Ahora que la reactivación económica de Barranquilla y Soledad, donde continua recuperándose el empleo y se ejecutan programas sociales para los más vulnerables, permitió que cerca del 70 % de sus familias volvieran a consumir tres comidas diarias –esto en el trimestre marzo a mayo cuando hace un año lo hacía menos del 30 %, según el Dane– una nueva crisis de seguridad alimentaria despunta en el panorama. Sus alcances, aun impredecibles, empiezan a provocar cambios importantes en los hábitos de consumo de quienes, debido a la estrechez económica por la galopante inflación, se han visto obligados a dejar de comprar productos básicos de la canasta familiar, como carne de res, pollo, pescado o leche, considerados hoy verdaderos artículos de lujo, para adquirir lo más asequible del mercado: los granos y las verduras.
Recursivas estrategias enmarcadas en una ‘economía para tiempos de guerra’ derivada de un contexto adverso en el que convergen factores que se salen del control local. Desde los coletazos de la pandemia, los efectos de la invasión de Rusia a Ucrania, la creciente crisis energética que disparó el precio de los combustibles, hasta el nerviosismo de los mercados internacionales o la volatilidad del dólar por una eventual recesión global, pasando por los problemas aún no resueltos de la cadena de suministros y los siempre descomunales impactos del cambio climático, solo para mencionar algunos, que amenazan con empeorar la situación de millones de personas , las víctimas de la nueva crisis del hambre.

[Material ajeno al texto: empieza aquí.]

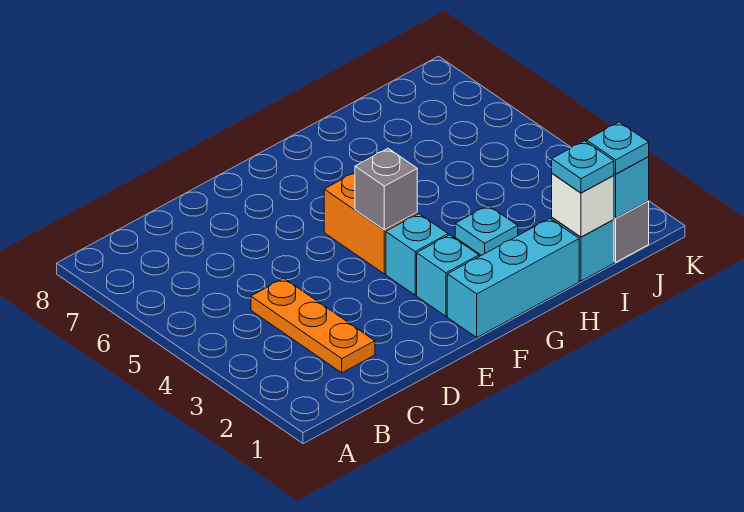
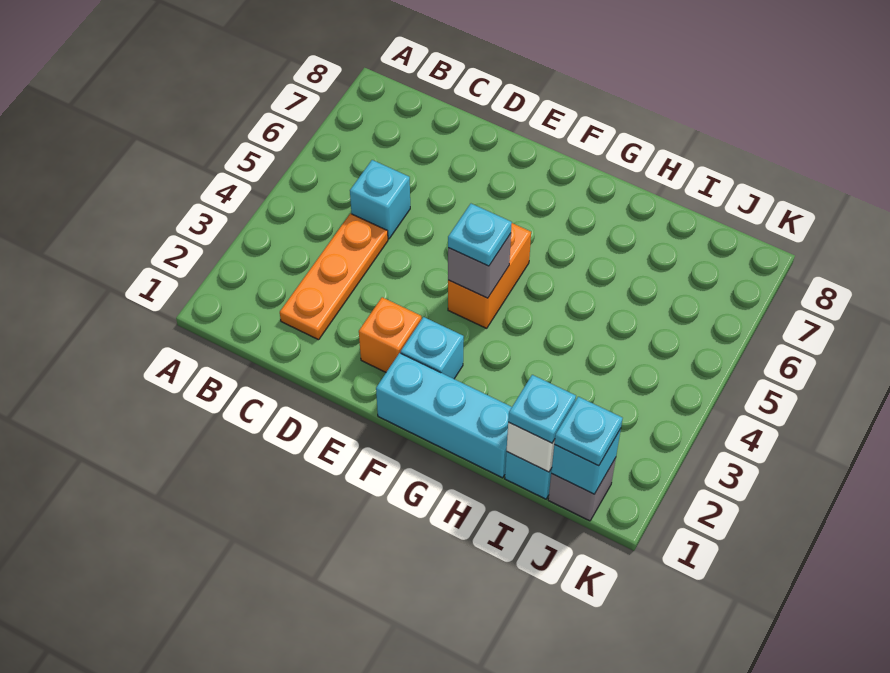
none -> orange brick E2 level 1
cyan brick F3 level 1 -> cyan brick C5 level 1
cyan plate H3 level 1 -> cyan plate F4 level 3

Aunque la gran mayoría, por no decir todos los hechos anteriormente descritos, tienen su origen lejos, bastante lejos de nuestro ámbito geográfico, el inevitable alcance de la globalización no nos permite eludir ni tampoco escapar de sus consecuencias. Conviene entenderlo, sobre todo para anticiparse al inminente efecto dominó que podría extender alzas en el precio de servicios y productos de consumo. Por tanto, la cotidianidad de nuestras familias, muchas de las cuales apenas estaban mejorando su condición socioeconómica, podría complicarse todavía más. Salvar el bolsillo del colapso, tratando de hacer rendir la comida, degustando el mismo menú en el almuerzo y la cena, cuando se puede, o ingiriendo un solo golpe sobre las 3 o 4 de la tarde, para engañar al estómago, mientras se acude a medidas, algunas desesperadas, para llegar a fin de mes, son parte de la actual realidad de nuestras amas de casa o jefes de hogar que son, sin duda, los nuevos héroes de estos duros tiempos de la inflación.

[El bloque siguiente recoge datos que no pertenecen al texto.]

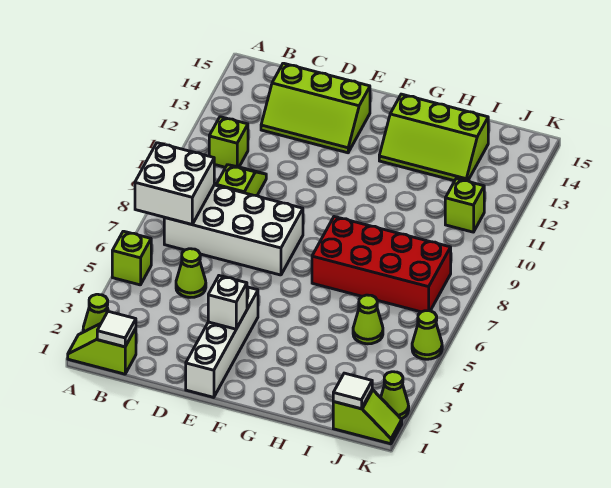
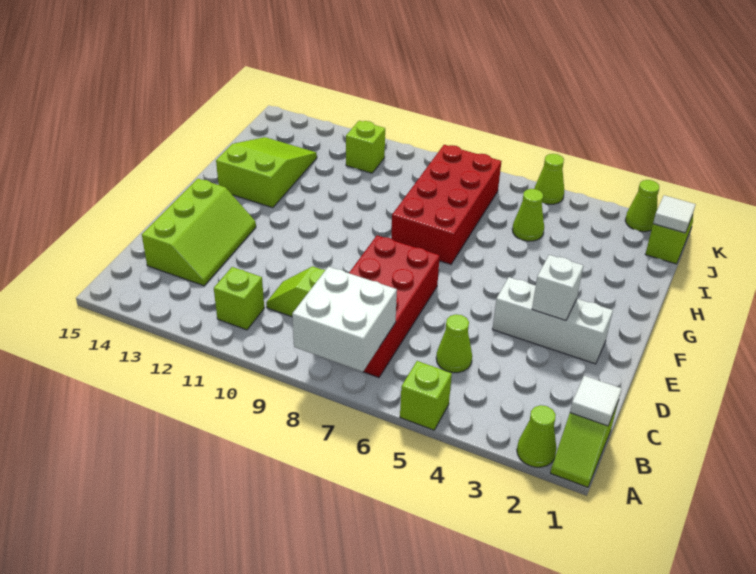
white brick B7:E8 level 1 -> red brick B7:E8 level 1
white brick E1:E4 level 1 -> white brick E2:E4 level 1
lime slope G13:I14 level 1 top 14 -> lime slope G13:I14 level 1 top G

No es difícil imaginar el brutal impacto que estas determinaciones causan en el bienestar de los integrantes de hogares de Barranquilla y el resto del departamento. Acostándose cada noche con hambre, sin haber ingerido la suficiente cantidad de comida saludable para alimentarse adecuadamente ni para satisfacer sus necesidades mínimas, niños, jóvenes y adultos, en especial los de mayor edad, corren el riesgo de afrontar inseguridad nutricional severa o grave. Renunciar a espacios de esparcimiento o recreación por dificultades económicas, también afecta la salud mental o emocional de personas o familias. Por donde se mire, su calidad de vida podría deteriorarse de manera progresiva, a tal punto que muchos decidan migrar a otro país, como está pasando entre los jóvenes. ¿Qué hacer para retenerlos si no cuentan con acceso a servicios sociales básicos, ingresos mínimos ni garantía de seguridad alimentaria?

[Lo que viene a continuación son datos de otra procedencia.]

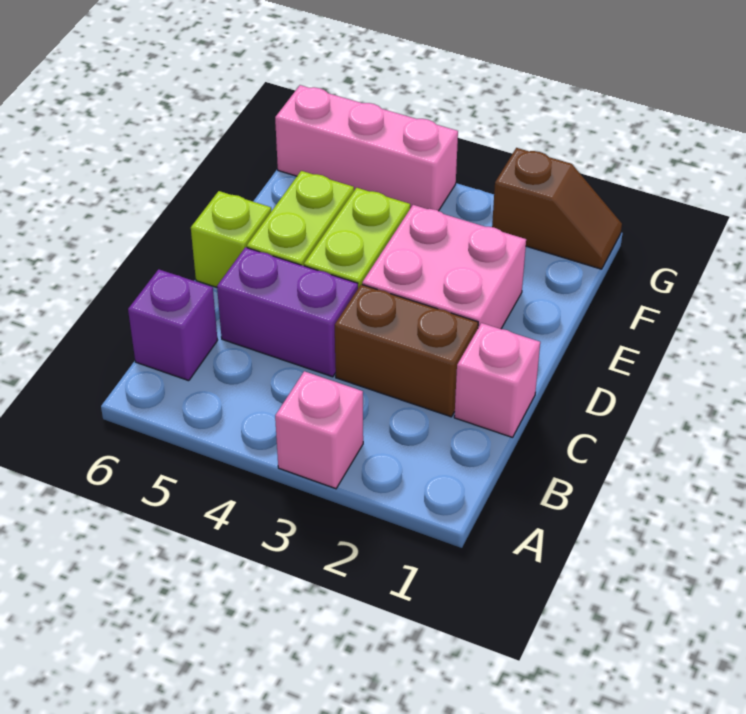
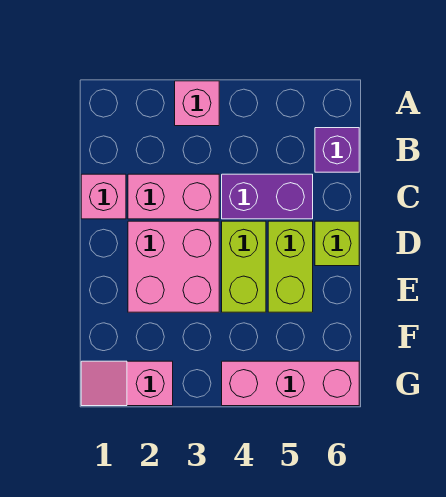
brown brick C2:C3 level 1 -> pink brick C2:C3 level 1
brown slope G1:G2 level 1 top 2 -> pink slope G1:G2 level 1 top 2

Es evidente que el reto del nuevo Gobierno, que asumirá en 34 días, se torna cada vez más desafiante. Con una situación fiscal al límite, una inflación desbocada –cuya actualización se conocerá hoy- y un horizonte global turbulento, el aumento de las transferencias sociales a los más necesitados, e incluso a la clase trabajadora para no recrudecer su precariedad o pobreza, tiene que ser una prioridad a tener en cuenta para encarar esta crisis alimentaria oculta, que también podría ser vista como una oportunidad para diversificar y asegurar sistemas agrícolas más sostenibles. Sin triunfalismos por lo hasta ahora alcanzado, y sin más dilaciones, conviene abordar el asunto cuanto antes.